◆ **PAGE TEXT**:

╭──

# Prove continuous function = 0

## Homework Statement

A subset of $$A \subseteq R$$ of real numbers is called dense if $$\forall \delta > 0 , \forall x \in R , \exists a \in A: |x-a| < \delta$$ .

Suppose $$A \subseteq R$$ is dense. Prove that if g is a continuous function with g(x) = 0 for all $$x \in A$$, then g = 0

## The Attempt at a Solution

From the continuity of g, we know that $$\forall \epsilon > 0, \exists \delta > 0 : |g(x) - g(x_0)| < \epsilon$$ whenever $$0 < |x-x_0| < \delta$$. Now let x_0 be any real number that is not an element of A. We must prove that g(x_0) = 0.

To argue by contradiction, first assume that g(x_0) > 0. Again from g's continuity, $$\forall \epsilon > 0, \exists \delta > 0 : g(x_0) - \epsilon < g(x) < g(x_0) + \epsilon$$ whenever $$0 < |x-x_0| < \delta$$. Putting $$\epsilon = g(x_0)/2$$, we have $$g(x_0) - g(x_0)/2 = g(x_0)/2 < g(x)$$. Now g(x_0)/2 is positive and as a consequence, for all x in the interval $$x_0 - \delta < x < x_0 + \delta$$, g(x) > 0.

Since A is dense, then we can find a value x = x* in our delta-interval that is an element of A. We know that g(x*) = 0, but from our assumption that g(x) > 0 we've proved that g(x*) > 0, and so this is a contradiction.

The proof for assuming g(x) < 0 is similar, and so g(x) = 0 for all x. QED

How does this proof look?

## Answers and Replies

Dick
Science Advisor
Homework Helper
That looks just fine to me.

Thanks for checking :)

╰──

◆ **DATA**:

╭──

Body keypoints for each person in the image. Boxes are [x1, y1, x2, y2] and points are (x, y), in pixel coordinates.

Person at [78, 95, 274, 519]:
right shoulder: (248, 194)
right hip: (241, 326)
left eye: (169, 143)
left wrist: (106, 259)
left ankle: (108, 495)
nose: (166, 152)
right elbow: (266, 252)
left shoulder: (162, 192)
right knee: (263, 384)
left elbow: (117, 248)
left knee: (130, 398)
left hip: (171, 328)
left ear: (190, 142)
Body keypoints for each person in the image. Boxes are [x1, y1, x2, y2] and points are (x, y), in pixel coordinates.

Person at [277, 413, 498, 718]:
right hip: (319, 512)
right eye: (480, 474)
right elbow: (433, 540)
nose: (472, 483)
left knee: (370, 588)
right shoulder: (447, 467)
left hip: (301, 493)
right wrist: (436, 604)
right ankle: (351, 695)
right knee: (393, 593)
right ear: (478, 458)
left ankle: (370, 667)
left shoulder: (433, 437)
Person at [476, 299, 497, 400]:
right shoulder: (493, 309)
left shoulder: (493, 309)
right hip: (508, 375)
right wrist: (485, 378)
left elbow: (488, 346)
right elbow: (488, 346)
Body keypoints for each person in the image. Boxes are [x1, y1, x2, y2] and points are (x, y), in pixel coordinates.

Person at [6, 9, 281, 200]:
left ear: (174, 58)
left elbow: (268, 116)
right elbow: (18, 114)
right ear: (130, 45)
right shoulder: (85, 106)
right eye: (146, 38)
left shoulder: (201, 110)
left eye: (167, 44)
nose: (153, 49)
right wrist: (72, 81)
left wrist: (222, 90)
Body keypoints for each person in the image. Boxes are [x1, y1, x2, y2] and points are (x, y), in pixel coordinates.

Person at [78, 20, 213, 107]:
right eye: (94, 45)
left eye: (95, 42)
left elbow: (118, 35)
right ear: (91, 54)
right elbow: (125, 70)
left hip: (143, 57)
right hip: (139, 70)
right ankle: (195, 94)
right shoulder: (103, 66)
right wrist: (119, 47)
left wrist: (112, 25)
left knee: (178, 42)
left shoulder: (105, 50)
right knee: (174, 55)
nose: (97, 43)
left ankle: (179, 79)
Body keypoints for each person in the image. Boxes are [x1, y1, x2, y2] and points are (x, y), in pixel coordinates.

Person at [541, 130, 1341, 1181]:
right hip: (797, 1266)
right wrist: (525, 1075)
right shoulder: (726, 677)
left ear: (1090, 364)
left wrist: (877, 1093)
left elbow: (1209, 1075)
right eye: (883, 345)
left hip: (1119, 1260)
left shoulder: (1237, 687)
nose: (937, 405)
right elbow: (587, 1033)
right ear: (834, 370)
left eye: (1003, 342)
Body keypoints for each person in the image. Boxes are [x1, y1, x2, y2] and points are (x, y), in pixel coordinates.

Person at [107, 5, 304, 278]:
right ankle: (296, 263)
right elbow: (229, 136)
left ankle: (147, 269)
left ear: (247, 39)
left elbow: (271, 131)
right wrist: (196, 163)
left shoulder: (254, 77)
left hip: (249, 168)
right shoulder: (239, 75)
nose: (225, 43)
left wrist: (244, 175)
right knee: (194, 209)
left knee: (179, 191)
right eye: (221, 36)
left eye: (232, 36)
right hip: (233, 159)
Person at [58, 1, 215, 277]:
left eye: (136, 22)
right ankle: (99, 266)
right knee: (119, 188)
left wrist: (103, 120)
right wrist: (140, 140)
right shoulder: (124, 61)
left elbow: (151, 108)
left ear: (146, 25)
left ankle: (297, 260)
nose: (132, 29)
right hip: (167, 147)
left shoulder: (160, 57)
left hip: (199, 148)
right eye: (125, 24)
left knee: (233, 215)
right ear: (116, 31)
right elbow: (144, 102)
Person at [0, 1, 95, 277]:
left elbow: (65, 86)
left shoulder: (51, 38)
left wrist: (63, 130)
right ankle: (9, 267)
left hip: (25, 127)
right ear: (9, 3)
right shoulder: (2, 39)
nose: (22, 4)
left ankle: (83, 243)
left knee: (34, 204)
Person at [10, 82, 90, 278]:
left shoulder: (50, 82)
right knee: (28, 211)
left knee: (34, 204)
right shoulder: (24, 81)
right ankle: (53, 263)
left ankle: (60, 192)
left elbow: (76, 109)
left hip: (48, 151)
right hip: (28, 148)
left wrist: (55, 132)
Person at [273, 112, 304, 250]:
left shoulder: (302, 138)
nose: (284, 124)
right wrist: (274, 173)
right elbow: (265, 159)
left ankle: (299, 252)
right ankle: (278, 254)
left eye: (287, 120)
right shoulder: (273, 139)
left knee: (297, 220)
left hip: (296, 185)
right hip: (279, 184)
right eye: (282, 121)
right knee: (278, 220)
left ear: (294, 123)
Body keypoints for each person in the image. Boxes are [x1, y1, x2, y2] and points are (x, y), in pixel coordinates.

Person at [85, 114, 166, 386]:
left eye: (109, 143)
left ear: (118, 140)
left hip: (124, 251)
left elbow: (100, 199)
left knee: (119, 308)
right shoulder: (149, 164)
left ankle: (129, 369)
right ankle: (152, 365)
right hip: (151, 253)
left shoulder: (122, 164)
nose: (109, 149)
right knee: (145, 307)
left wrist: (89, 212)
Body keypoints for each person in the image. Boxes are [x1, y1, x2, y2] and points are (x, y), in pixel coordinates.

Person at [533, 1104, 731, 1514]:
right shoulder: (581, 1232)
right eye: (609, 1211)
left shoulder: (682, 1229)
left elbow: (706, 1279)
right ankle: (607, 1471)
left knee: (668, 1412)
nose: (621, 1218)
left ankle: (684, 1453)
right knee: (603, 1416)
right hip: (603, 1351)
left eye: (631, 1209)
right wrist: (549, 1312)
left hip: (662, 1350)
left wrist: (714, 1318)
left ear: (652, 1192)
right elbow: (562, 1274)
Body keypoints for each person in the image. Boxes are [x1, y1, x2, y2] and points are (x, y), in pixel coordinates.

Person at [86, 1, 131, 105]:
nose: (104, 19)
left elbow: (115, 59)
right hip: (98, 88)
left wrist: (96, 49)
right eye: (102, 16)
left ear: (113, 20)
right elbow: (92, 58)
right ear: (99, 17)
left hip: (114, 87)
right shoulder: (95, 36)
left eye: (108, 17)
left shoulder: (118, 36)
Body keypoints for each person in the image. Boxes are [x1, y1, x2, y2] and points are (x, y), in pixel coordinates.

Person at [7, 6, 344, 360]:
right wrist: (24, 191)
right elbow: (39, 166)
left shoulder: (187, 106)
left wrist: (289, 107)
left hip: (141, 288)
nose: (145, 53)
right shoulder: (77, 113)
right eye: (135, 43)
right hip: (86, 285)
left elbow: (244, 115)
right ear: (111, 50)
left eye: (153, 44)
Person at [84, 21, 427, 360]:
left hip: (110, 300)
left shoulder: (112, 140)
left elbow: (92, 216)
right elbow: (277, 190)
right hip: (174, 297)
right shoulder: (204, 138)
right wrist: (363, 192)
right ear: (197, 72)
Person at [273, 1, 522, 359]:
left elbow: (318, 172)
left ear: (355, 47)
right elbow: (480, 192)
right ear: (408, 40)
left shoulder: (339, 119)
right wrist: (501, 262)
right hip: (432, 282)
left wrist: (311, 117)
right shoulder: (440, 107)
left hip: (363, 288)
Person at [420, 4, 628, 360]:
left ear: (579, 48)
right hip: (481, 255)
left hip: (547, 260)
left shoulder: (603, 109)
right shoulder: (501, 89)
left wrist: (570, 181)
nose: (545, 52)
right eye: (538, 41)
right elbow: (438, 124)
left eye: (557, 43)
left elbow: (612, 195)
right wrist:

╰──

◆ **TO DO**:
1. Please write out the part of the dense-set proof thread that begins at the words "# Prove continuous" and stops after "that g(x_0) = 0.".
2. In the dense-set proof thread, what value is given to epsilon in the argument by contradiction?

◆ **COMPLETED EXERCISE**:
1.
# Prove continuous function = 0

## Homework Statement

A subset of $$A \subseteq R$$ of real numbers is called dense if $$\forall \delta > 0 , \forall x \in R , \exists a \in A: |x-a| < \delta$$ .

Suppose $$A \subseteq R$$ is dense. Prove that if g is a continuous function with g(x) = 0 for all $$x \in A$$, then g = 0

## The Attempt at a Solution

From the continuity of g, we know that $$\forall \epsilon > 0, \exists \delta > 0 : |g(x) - g(x_0)| < \epsilon$$ whenever $$0 < |x-x_0| < \delta$$. Now let x_0 be any real number that is not an element of A. We must prove that g(x_0) = 0.

2. Epsilon is set to g(x_0)/2.